OpenAI's deprecated RL starter kit still teaches A3C basics
A reference A3C implementation for real-time environments, now archived in favor of Retro.

What it does This repo houses a starter reinforcement-learning agent built around the A3C (Asynchronous Advantage Actor-Critic) algorithm. It trains parallel workers to play Atari Pong, VNC-hosted games, and Flash titles like Neon Race, with TensorBoard monitoring and tmux orchestration baked in.
The interesting bit
The code is explicitly tuned for VNC Pong and real-time environments where network lag becomes part of the problem.

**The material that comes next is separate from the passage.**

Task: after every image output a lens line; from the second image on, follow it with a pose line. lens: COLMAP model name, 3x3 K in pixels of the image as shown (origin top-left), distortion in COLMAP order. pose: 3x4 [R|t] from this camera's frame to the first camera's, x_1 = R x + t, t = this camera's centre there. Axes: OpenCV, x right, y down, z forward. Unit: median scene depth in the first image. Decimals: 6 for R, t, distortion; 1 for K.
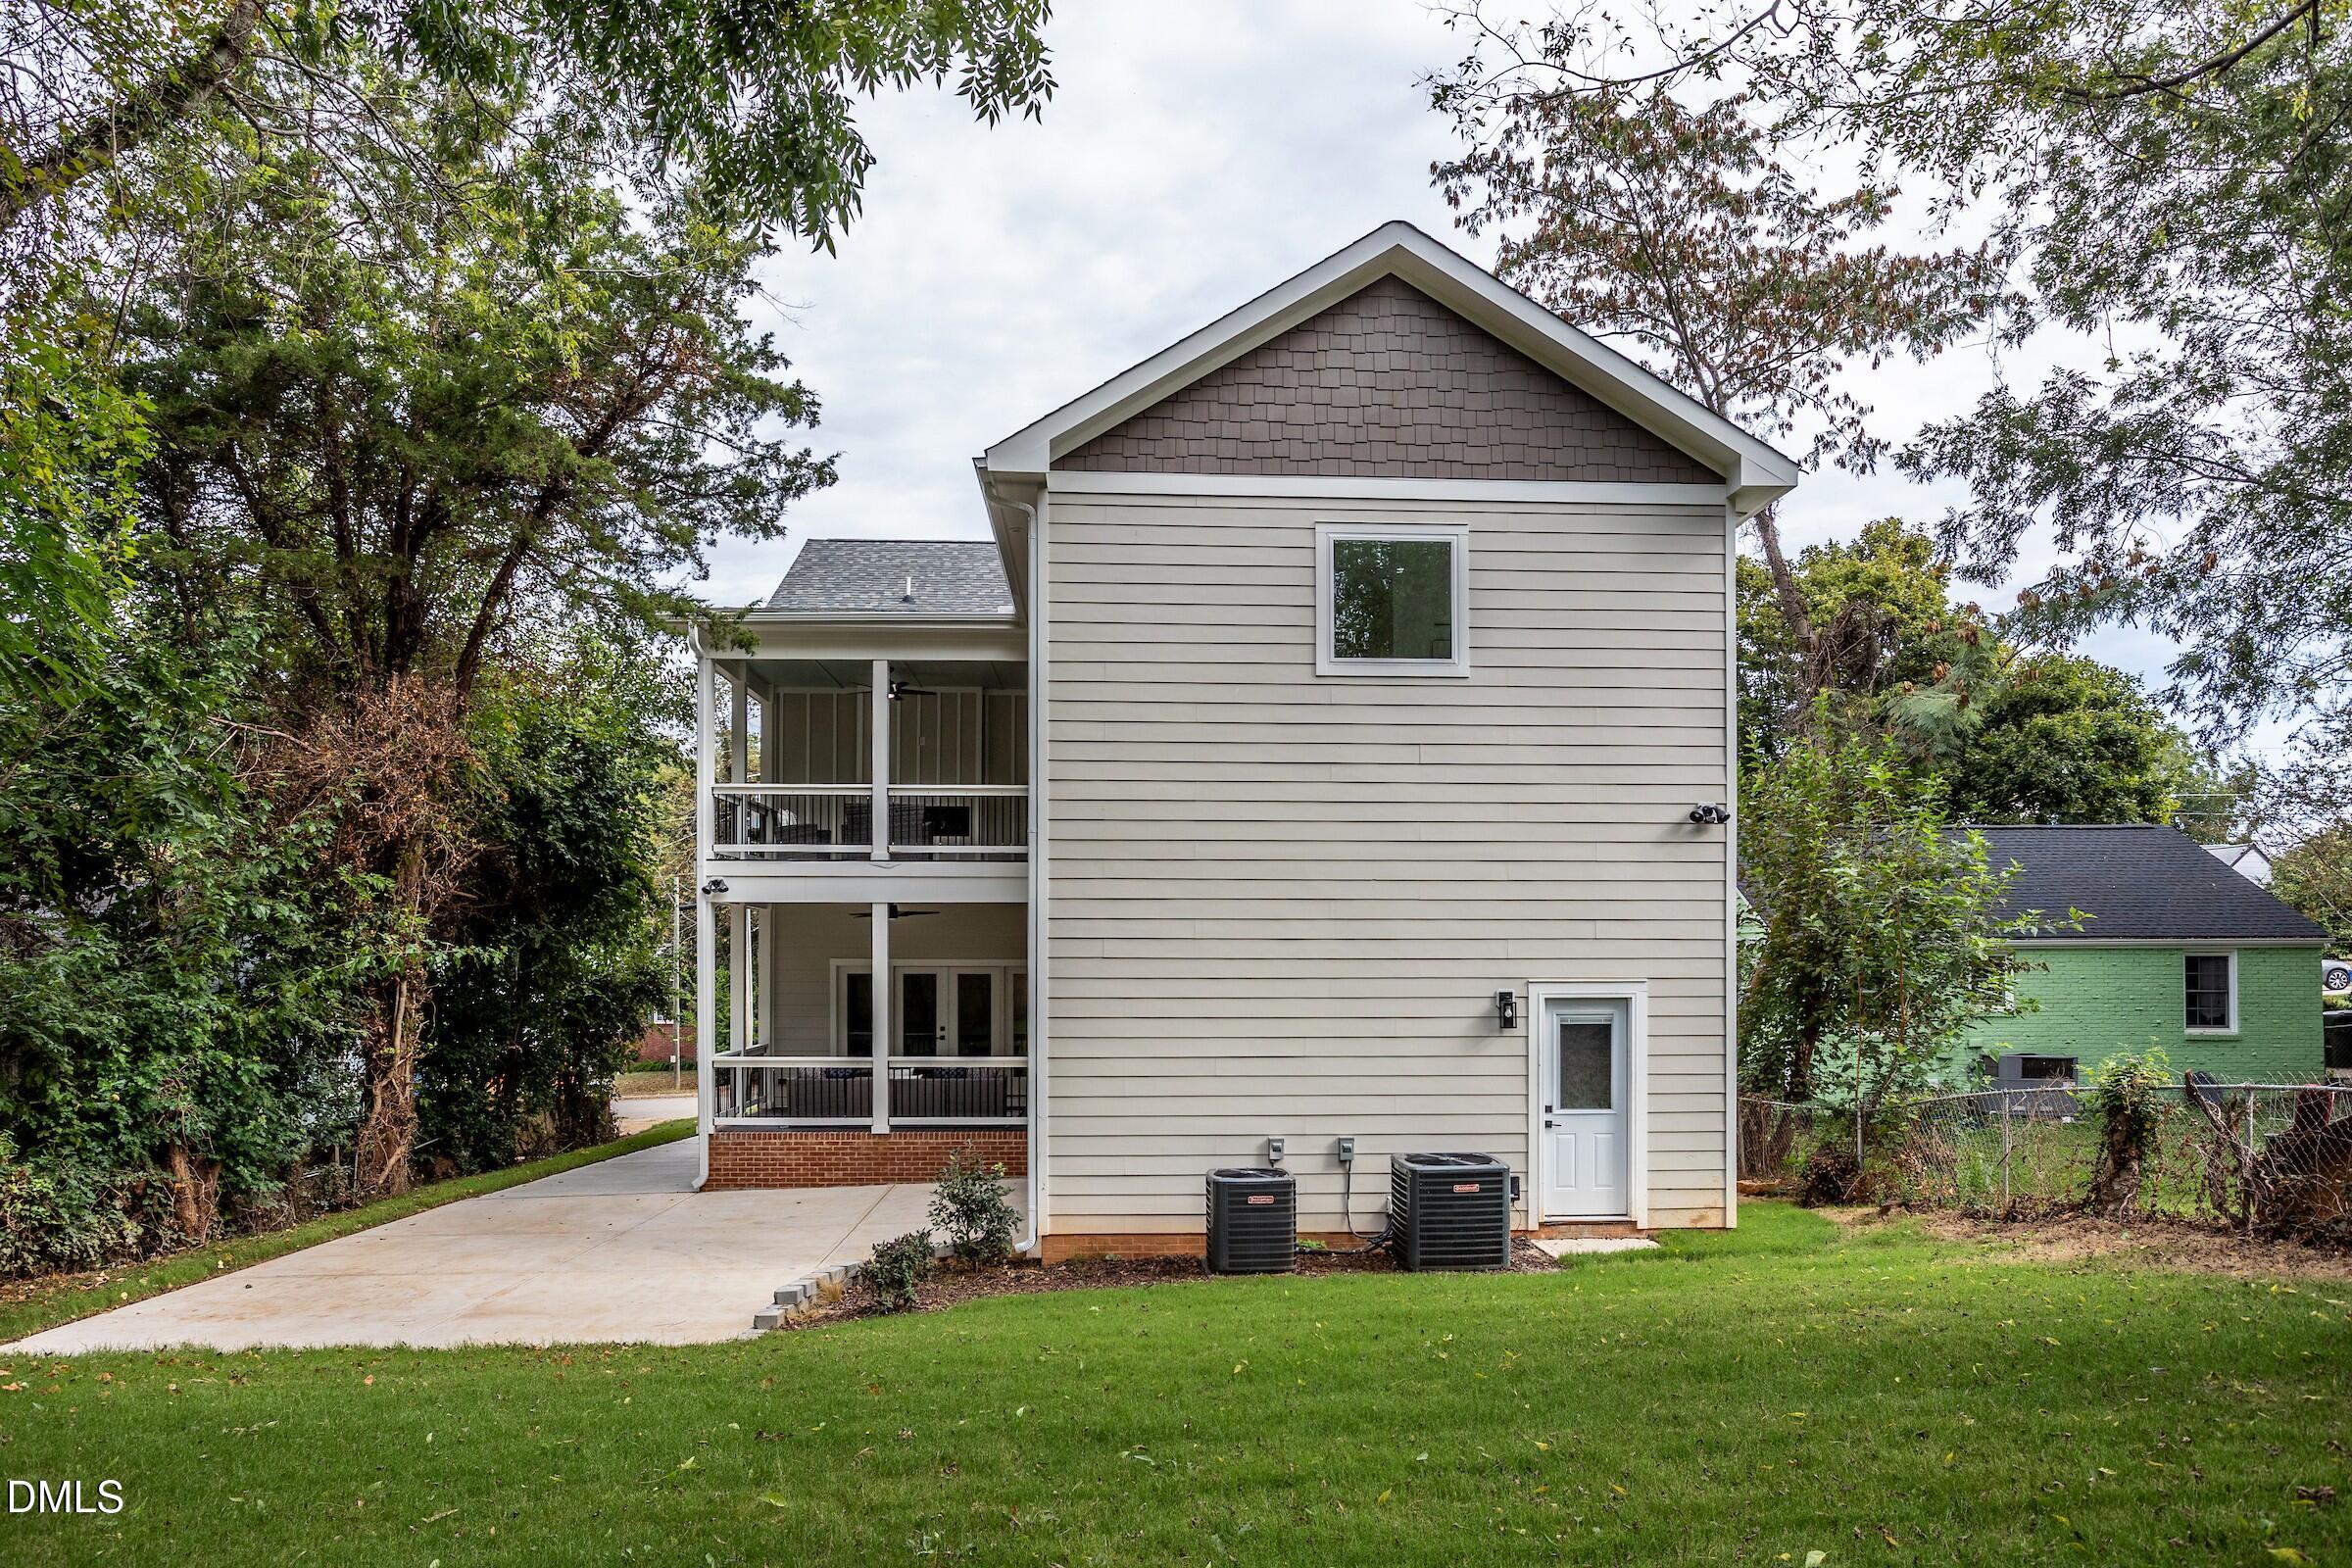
lens RADIAL K [[1541.8, 0, 1177.9], [0, 1541.8, 959.6], [0, 0, 1]] dist [-0.005218, 0.004248]
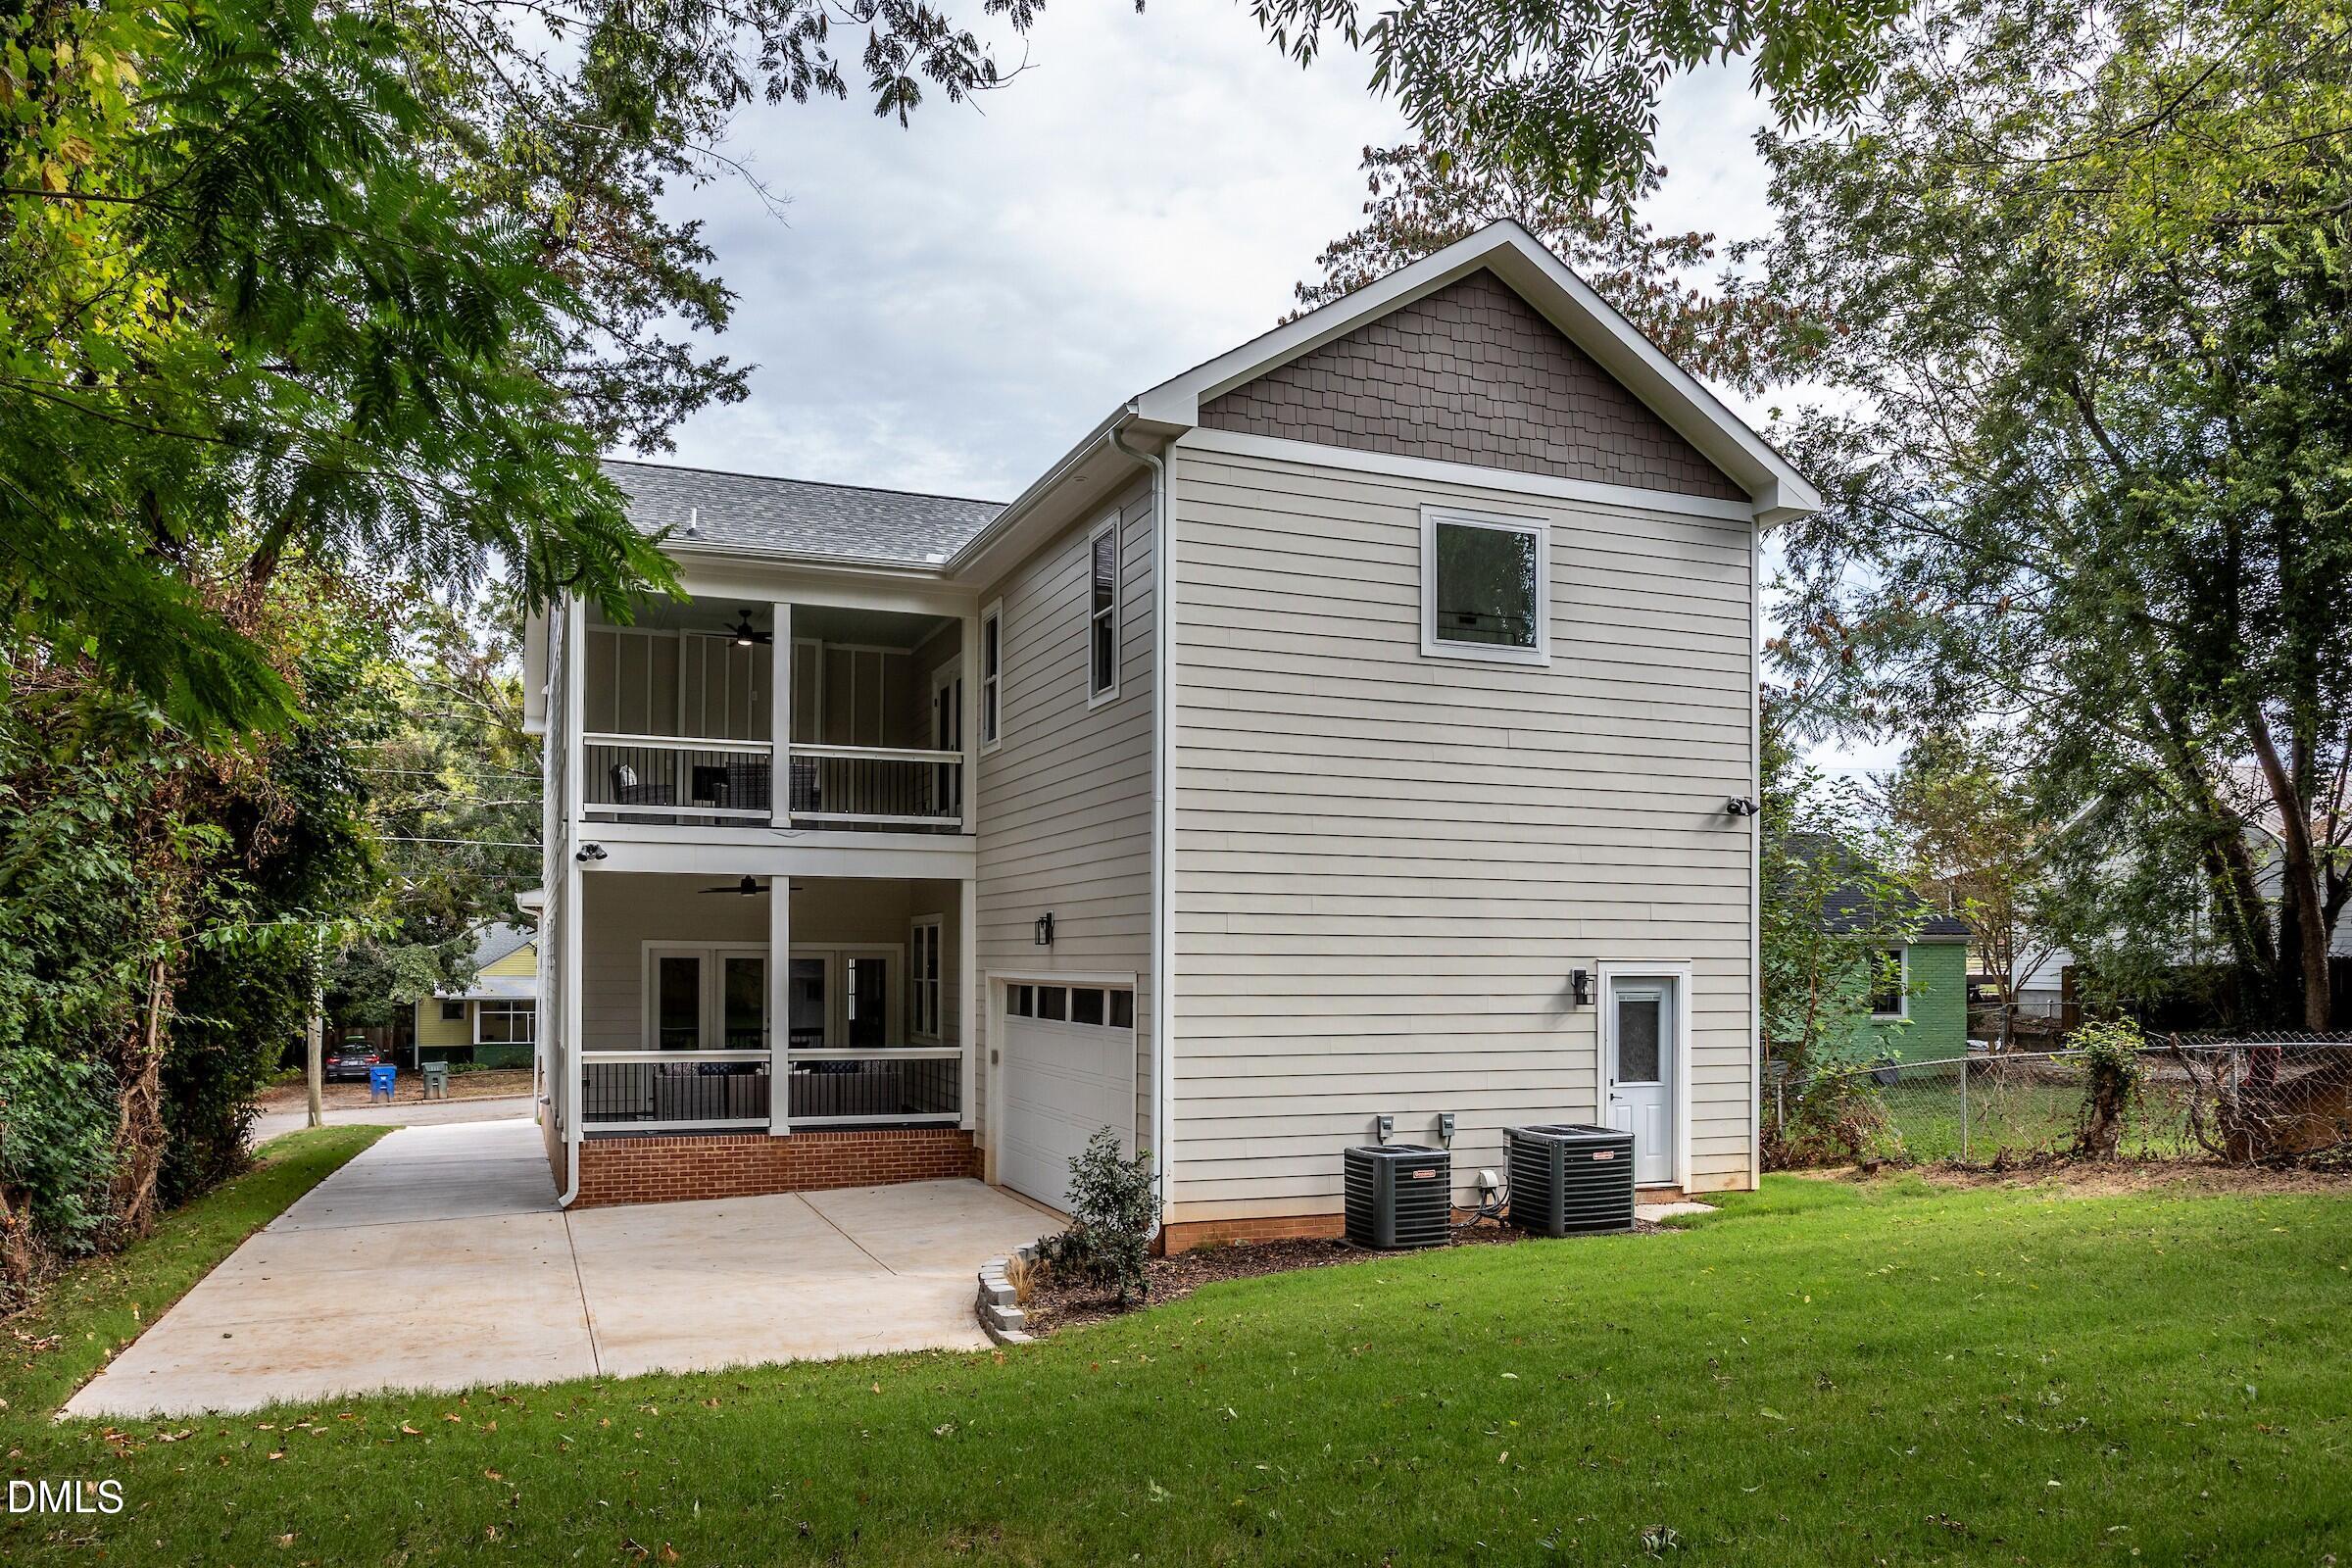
lens RADIAL K [[1678.4, 0, 1178.5], [0, 1678.4, 946.4], [0, 0, 1]] dist [0.004546, 0.001857]
pose [[0.945605, 0.007254, 0.325236, -0.410233], [-0.004714, 0.999952, -0.008597, 0.015638], [-0.325283, 0.006596, 0.945594, 0.015348]]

The README treats latency as a first-class concern—co-locate agent and environment or watch your reaction_time balloon and your policy collapse.
Key highlights
- Basic A3C implementation adapted for real-time (non-frame-perfect) environments
- Spawns tmux session with dedicated windows for each worker, parameter server, and TensorBoard
- Solves local Pong in ~30 minutes with 16 workers on an
m4.10xlarge, or ~10 minutes with 32 workers on anm4.16xlarge - Supports VNC remote environments with viewable agent behavior via TurboVNC
- Flash games run at 5fps, making them feasible on modest core counts
Caveats
- Deprecated: OpenAI points users to the Retro library instead
- Tuned specifically for VNC Pong; performance on other tasks is explicitly not guaranteed
- Dependency stack is frozen in time: TensorFlow 0.12, Python 2.7/3.5, and a Golang requirement
Verdict Worth a quick read if you’re studying A3C or real-time RL challenges, but don’t build on it—this is a museum piece. Active projects should start with Retro or modern Stable-Baselines3 instead.